My nephew had his Mustang searched at high school because an officer "smelled marijuana". Problem is, the drug dog refused to alert. They walked him up and down the car until he had totally trashed the paint on an almost-new Mustang, then got my nephew out of class and demanded that he open up the car. At that point, the drug dog proceeded to trash the interior of the car - and yet never alerted. (Honestly, is it that freakin' difficult to clip a dog's toenails before letting him/encouraging him to climb all over someone's property?) Neither did a manual search uncover any contraband. Finally the cop admitted that he had not smelled marijuana at all, he had gotten "an anonymous tip" about a kid dealing drugs and had simply identified the wrong car. Yet it's a high school - how many cars in the parking lot would be totally free of marijuana? Probably three times out of four, that cop would have been vindicated. Even me; while I never smoked weed, or allowed anyone else to smoke weed in my car, I damned sure sometimes had passengers who were heavy users.

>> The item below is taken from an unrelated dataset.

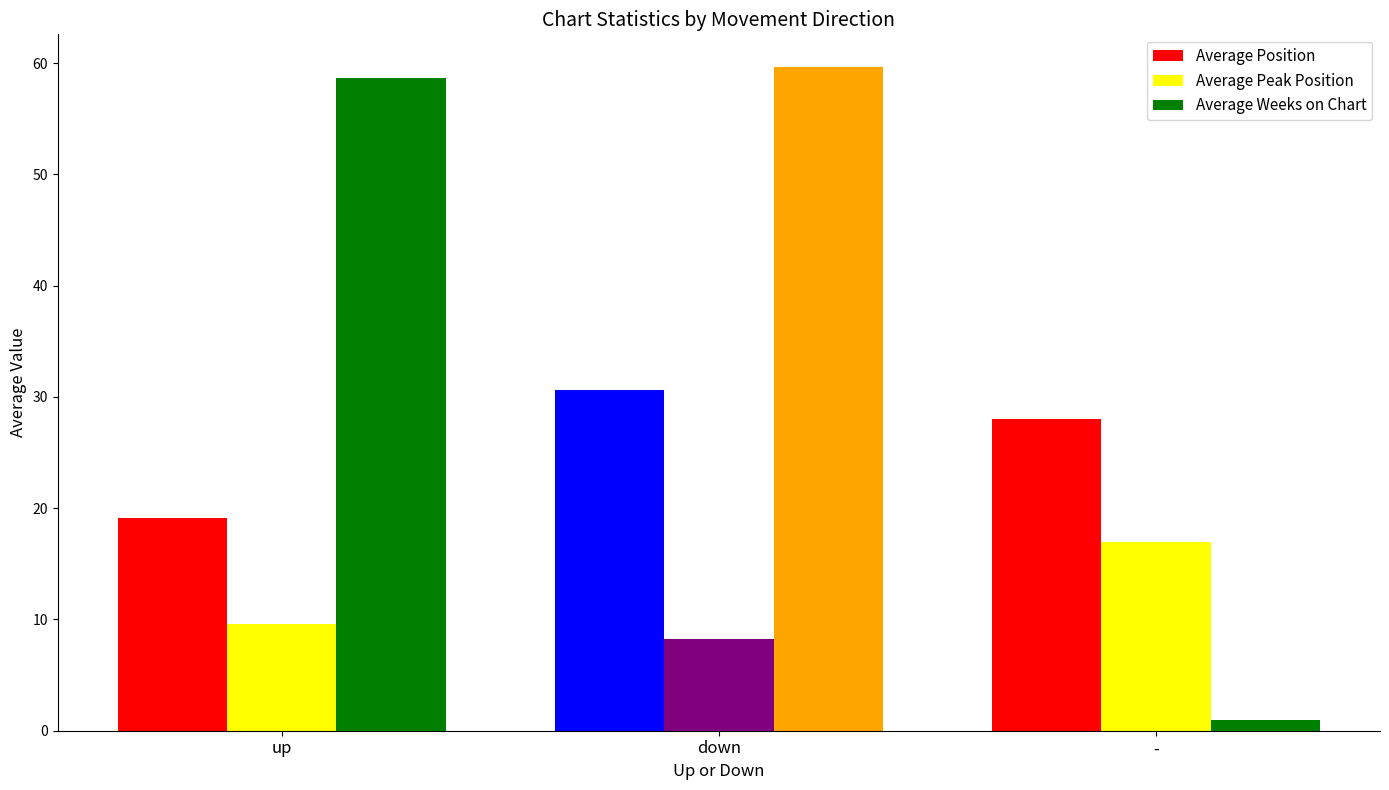

Rank the series by their average value, from highest to lowest.

Average Weeks on Chart, Average Position, Average Peak Position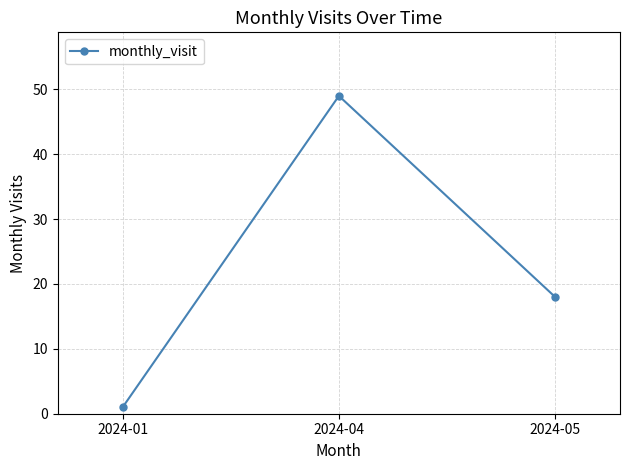

What is the difference between the maximum and minimum values?

48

But that's completely different. If the officer "smelled marijuana" there was no need to have the dog run around the car.

If a dog runs around a car and doesn't alert, that should be it. Also, the dog should not have been jumping on the car or scratching it if it was just going around it and never alerts on the car. That seems like a handler that doesn't know what he's doing and a cop that doesn't know what he's doing.

The fact that he admitted that he did not smell anything and that it was an anonymous tip with no further information, could actually be enough for you to sue the department. For all purposes, that was an illegal search of the vehicle.

I would say that this is not a case where an officer is saying he smelled marijuana and then you can't prove he did or did not. In this case, the officer admits that he never smelled marijuana.